O Astral rege dois planos que ficam mais abaixo: a terra e o mar. Nestes dois
planos, é possível encontrar entidades boas, boas e más ao mesmo tempo e más. São
entidades dos encantos das florestas como caboclos, pretos velhos, indígenas e exus,
e os encantados do mar tais como botos, sereias, cobras d’água. As entidades do
Astral são aquelas que são responsáveis para dar assistência às entidades da terra e
do mar.
Quando os componentes da Barquinha falam de Astral, referem-se a Astral
superior, que foi designado de várias formas: planos do alto, planos de luz, planos de
preparação, planos superiores, planos iluminados.

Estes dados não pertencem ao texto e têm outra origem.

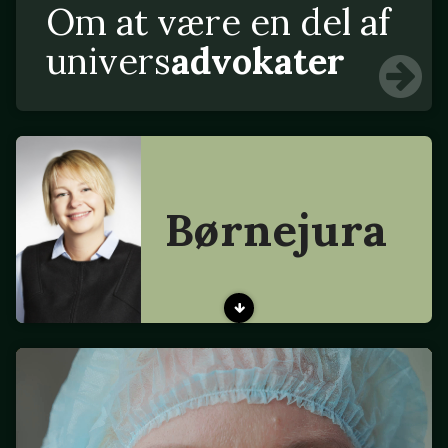
Om at være en del af
univers
advokater
Børnejura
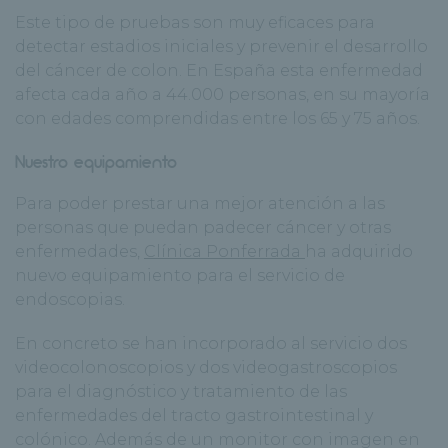
Este tipo de pruebas son muy eficaces para
detectar estadios iniciales y prevenir el desarrollo
del cáncer de colon. En España esta enfermedad
afecta cada año a 44.000 personas, en su mayoría
con edades comprendidas entre los 65 y 75 años.
Nuestro equipamiento
Para poder prestar una mejor atención a las
personas que puedan padecer cáncer y otras
enfermedades,
Clínica Ponferrada
ha adquirido
nuevo equipamiento para el servicio de
endoscopias.
En concreto se han incorporado al servicio dos
videocolonoscopios y dos videogastroscopios
para el diagnóstico y tratamiento de las
enfermedades del tracto gastrointestinal y
colónico. Además de un monitor con imagen en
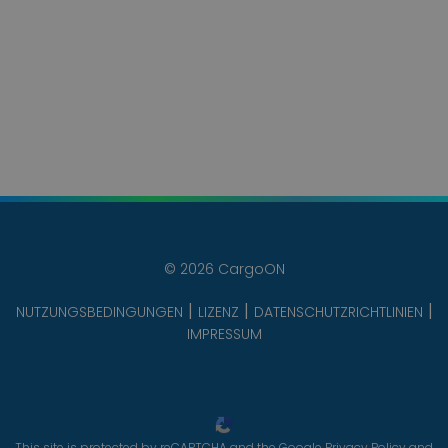
© 2026 CargoON
NUTZUNGSBEDINGUNGEN
LIZENZ
DATENSCHUTZRICHTLINIEN
IMPRESSUM
This site is protected by reCAPTCHA and the Google
Privacy Policy
and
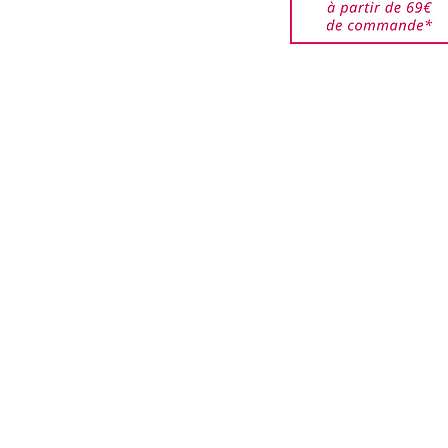
ort (expédition et
ERATIN, HYDROLYZED
 restent à la charge du
-017>>
êtes responsable des
jusqu'à ce qu'elles
ar nos services. Veuillez
de bien emballer les
urnés pour éviter que ces
i que les boîtes ne soient
.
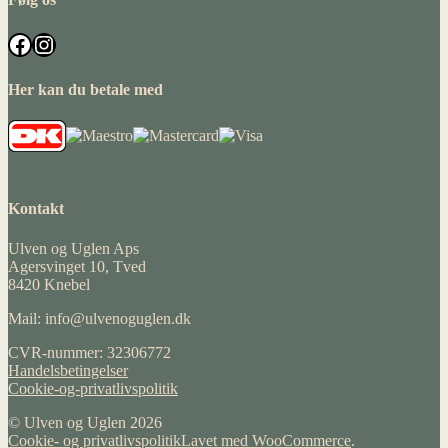
Facebook
Instagram
Her kan du betale med
Kontakt
Ulven og Uglen Aps
Agersvinget 10, Tved
8420 Knebel
Mail: info@ulvenoguglen.dk
CVR-nummer: 32306772
Handelsbetingelser
Cookie-og-privatlivspolitik
© Ulven og Uglen 2026
Cookie- og privatlivspolitik
Lavet med WooCommerce
.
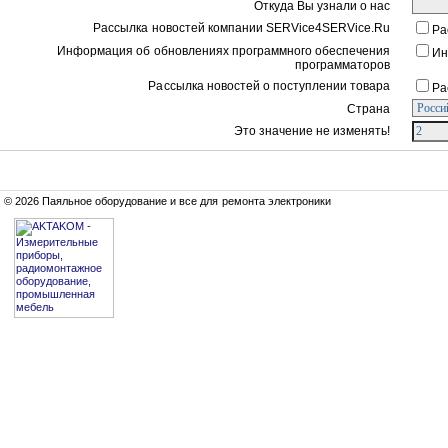
Откуда Вы узнали о нас
Рассылка новостей компании SERVice4SERVice.Ru
Ра
Информация об обновлениях программного обеспечения
Ин
программаторов
Рассылка новостей о поступлении товара
Ра
Страна
Это значение не изменять!
© 2026 Паяльное оборудование и все для ремонта электроники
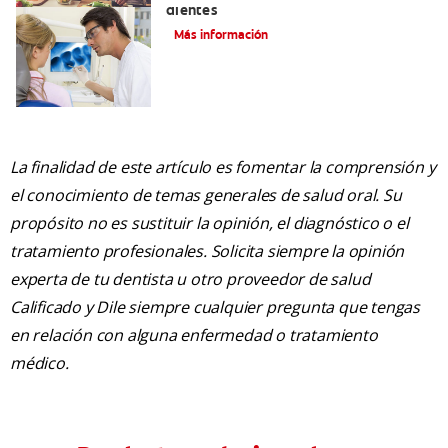
dientes
Más información
La finalidad de este artículo es fomentar la comprensión y
el conocimiento de temas generales de salud oral. Su
propósito no es sustituir la opinión, el diagnóstico o el
tratamiento profesionales. Solicita siempre la opinión
experta de tu dentista u otro proveedor de salud
Calificado y Dile siempre cualquier pregunta que tengas
en relación con alguna enfermedad o tratamiento
médico.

Através de viagens, os tripulantes da Barquinha conhecem lugares diversos,
produzindo o que nós podemos denominar de sagrado compartimentado, tendo em
vista que os planos que regem esta casa passam de espaços míticos à lugares
míticos, uma forma de demonstrar que nesses planos ou mistérios, nota-se uma
geografia mítica que é ricamente construída a partir das visões dos integrantes da
Barquinha que narraram experiências diversas em alguns lugares dos espaços míticos
que compõem o quadro cosmológico.
COSMOLOGIA AMAZÔNICA EM CONSTRUÇÃO
Durante o campo, o objetivo central da pesquisa foi voltado para uma etnografia
do Centro Espírita e culto de Oração Casa de Jesus Fonte de Luz retratando a
História, a Cosmologia e o Ritual. Durante o estudo nos deparamos com uma velha
discussão teórica: a noção de sincretismo.
A Barquinha insere-se no chamado ecletismo religioso, segundo a literatura
antropológica, que propicia ao indivíduo uma experiência que se dá:
“Por uma operação (...) através da qual são
ecleticamente reaproximados, sobrepostos e/ou refundidos
elementos oriundos das várias tradições, nativas e
importadas, que a mobilidade geográfica das pessoas e dos
produtos culturais põe hoje a sua disposição. Novas
entidades coletivas apontam no horizonte dessas
operações, mas elas tendem a ser transconfessionais,
ameaçando desde já, nesse sentido, redesenhar nessas
sociedades centrais o mapa do campo religioso
contemporâneo. Parece possível esperar das
conseqüências desse fenômeno uns efeitos de
transformações mais radicais que as do tradicional
‘sincretismo brasileiro’ (Sanchis 1995).